More than four months after publication of the Senate Select Committee on Intelligence’s summary report on the secret detention program operated by the Central Intelligence Agency (CIA), the US administration has done nothing to end impunity for the torture and enforced disappearances committed in the program. Indeed, it has failed to meaningfully respond to the report in any way whatsoever.
Major US agencies implicated in the Senate summary, including the Departments of Justice and State, have even kept the full report in sealed envelopes, and locked away.
The Obama administration is attempting to sweep the report – and the crimes committed in the program – under the carpet. Instead of scrutinizing the report, examining the failures that led to the systematic abuse of detainees, and holding perpetrators accountable, the Obama administration is continuing on a course charted by its predecessors in the Bush administration and engaging in a de facto amnesty for the crimes under international law of torture and enforced disappearance.

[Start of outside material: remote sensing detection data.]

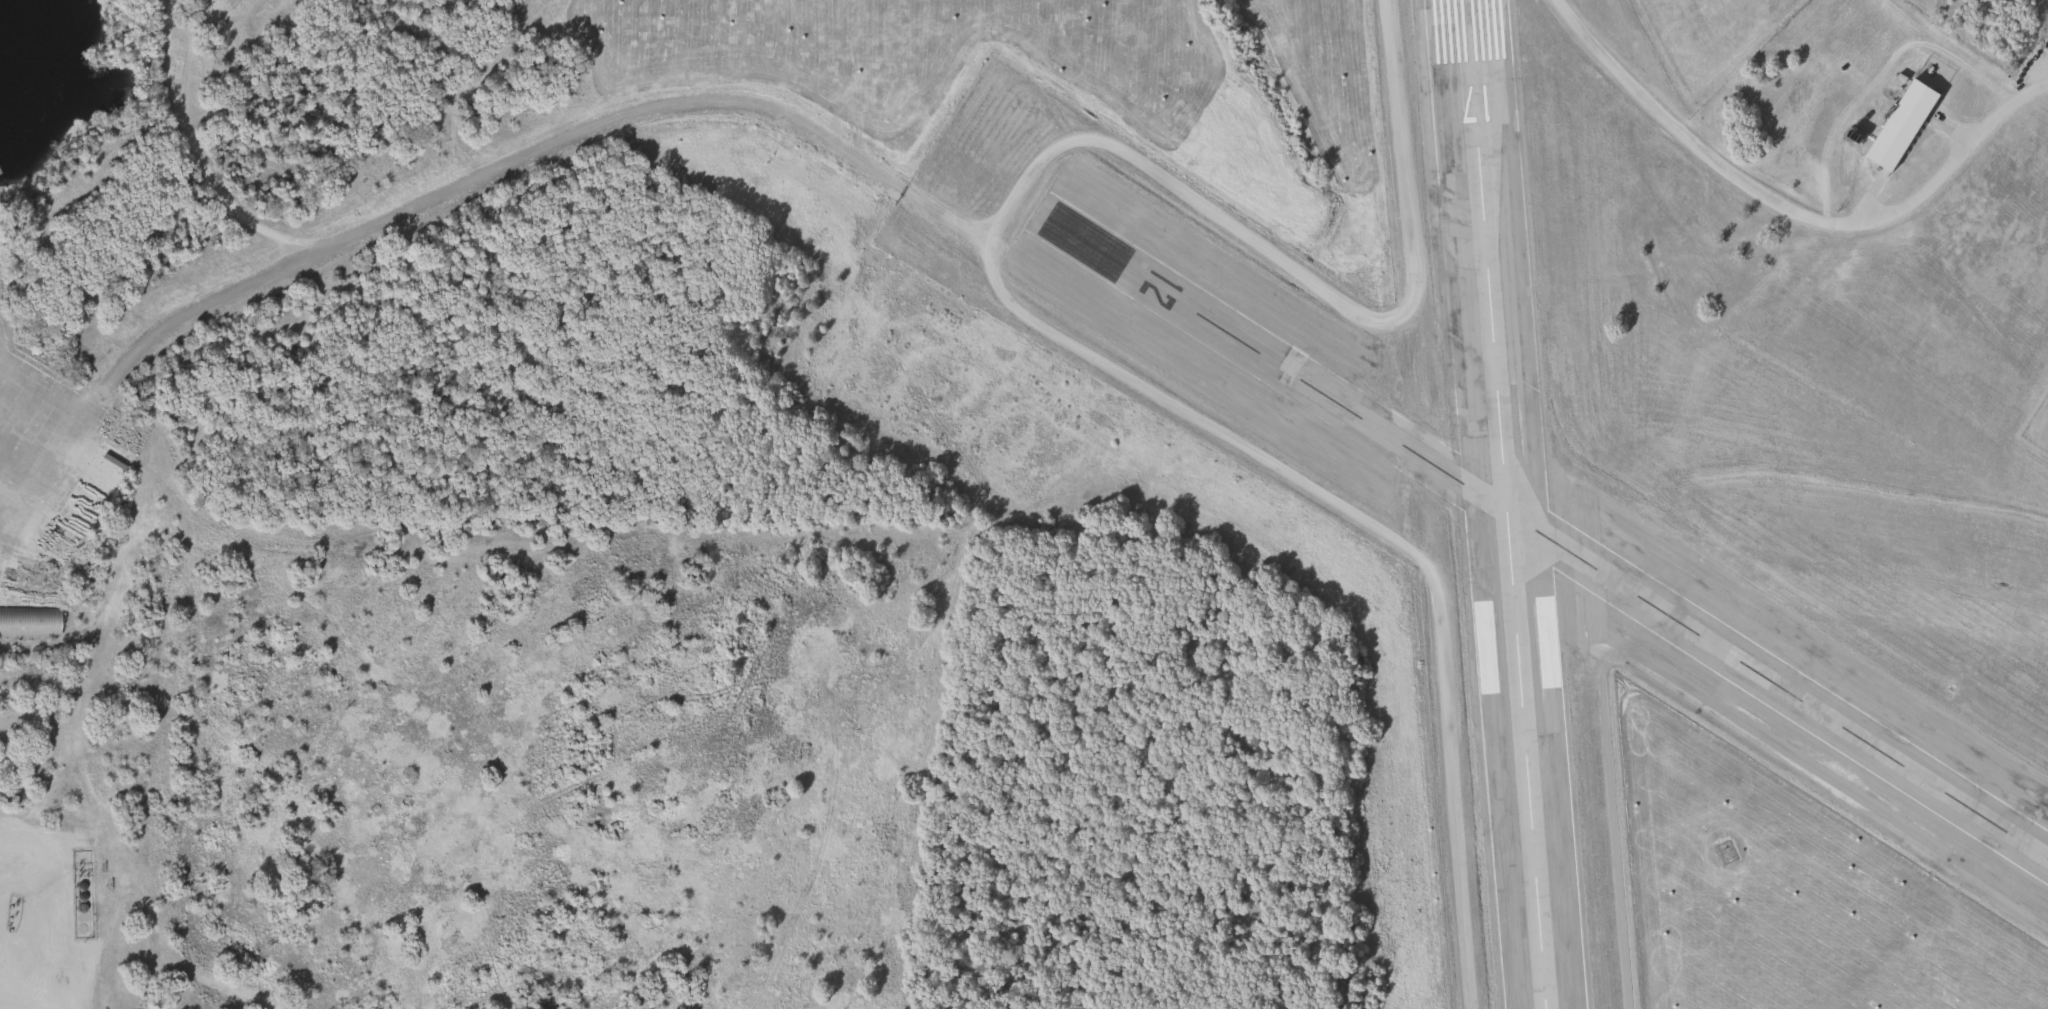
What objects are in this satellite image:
building: (1898, 125)
road: (194, 152)
road: (1788, 206)
road: (404, 208)
road: (1264, 253)
airport: (1615, 420)
airport runway: (1505, 504)
airport runway: (1550, 526)
road: (1379, 529)
building: (29, 621)

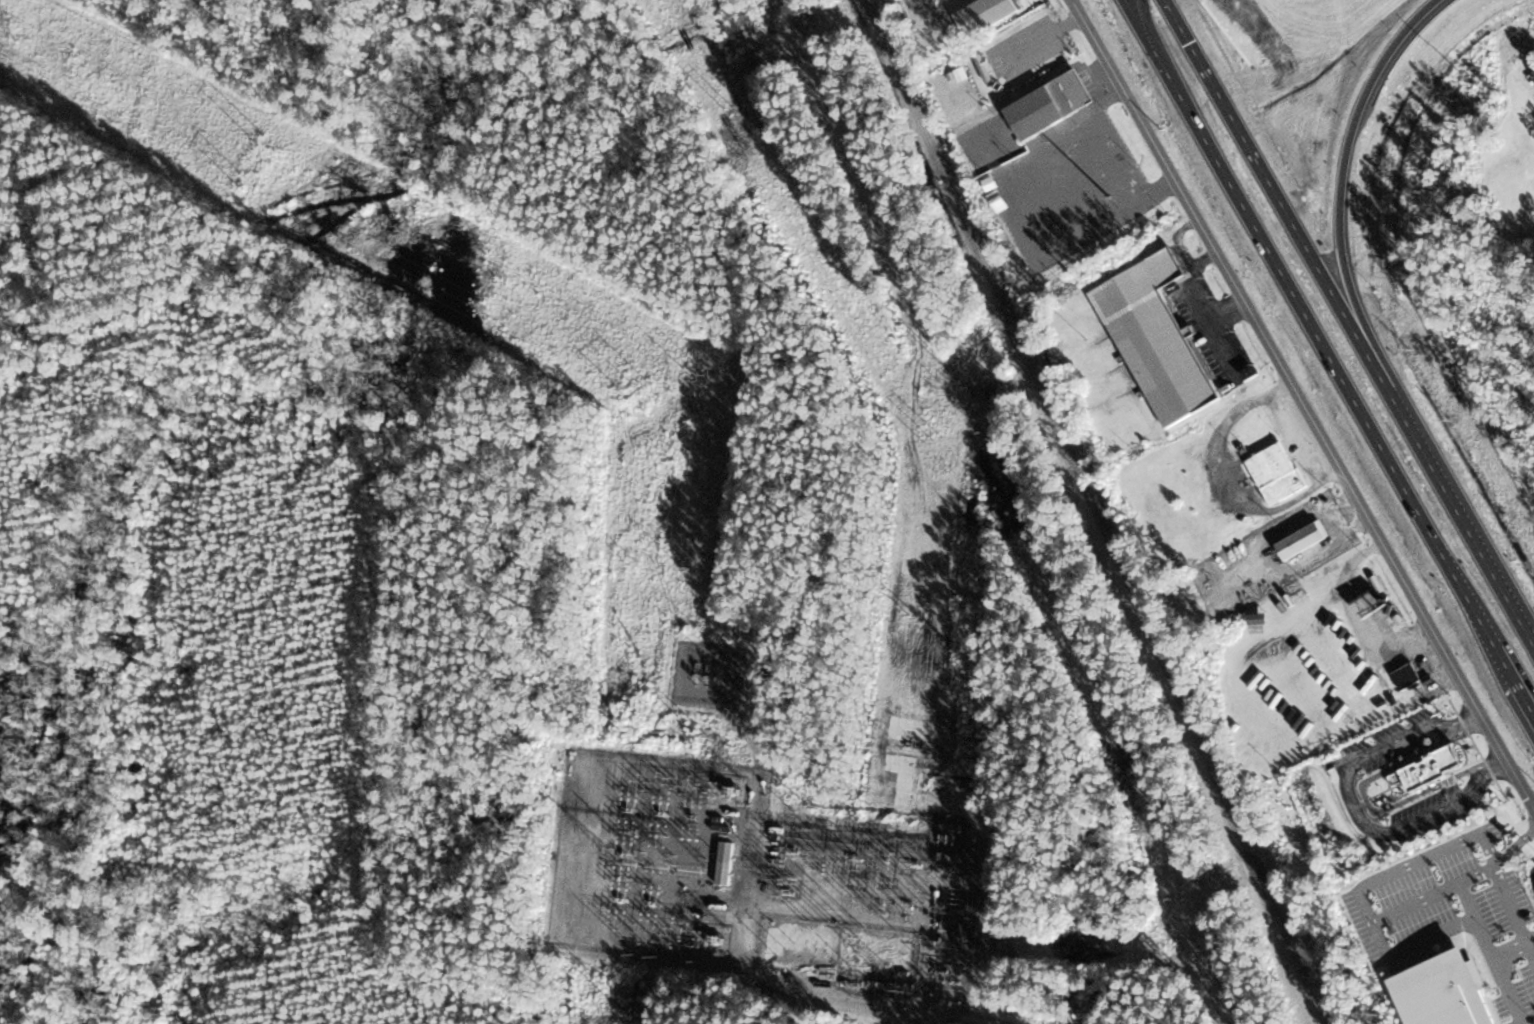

In a new report revisiting the Senate committee’s summary and the administration’s failure to act on it in the four months since it was issued, Amnesty International pieces together information provided in the declassified version of the summary with some of what was already known about the detention program. While the full Senate intelligence committee report, running to some 6,700 pages, remains classified Top Secret, the cumulative evidence now in the public domain is already damning. The summary has reminded the world again that this was not some rogue operation, but one involving many administration officials up to and including the President.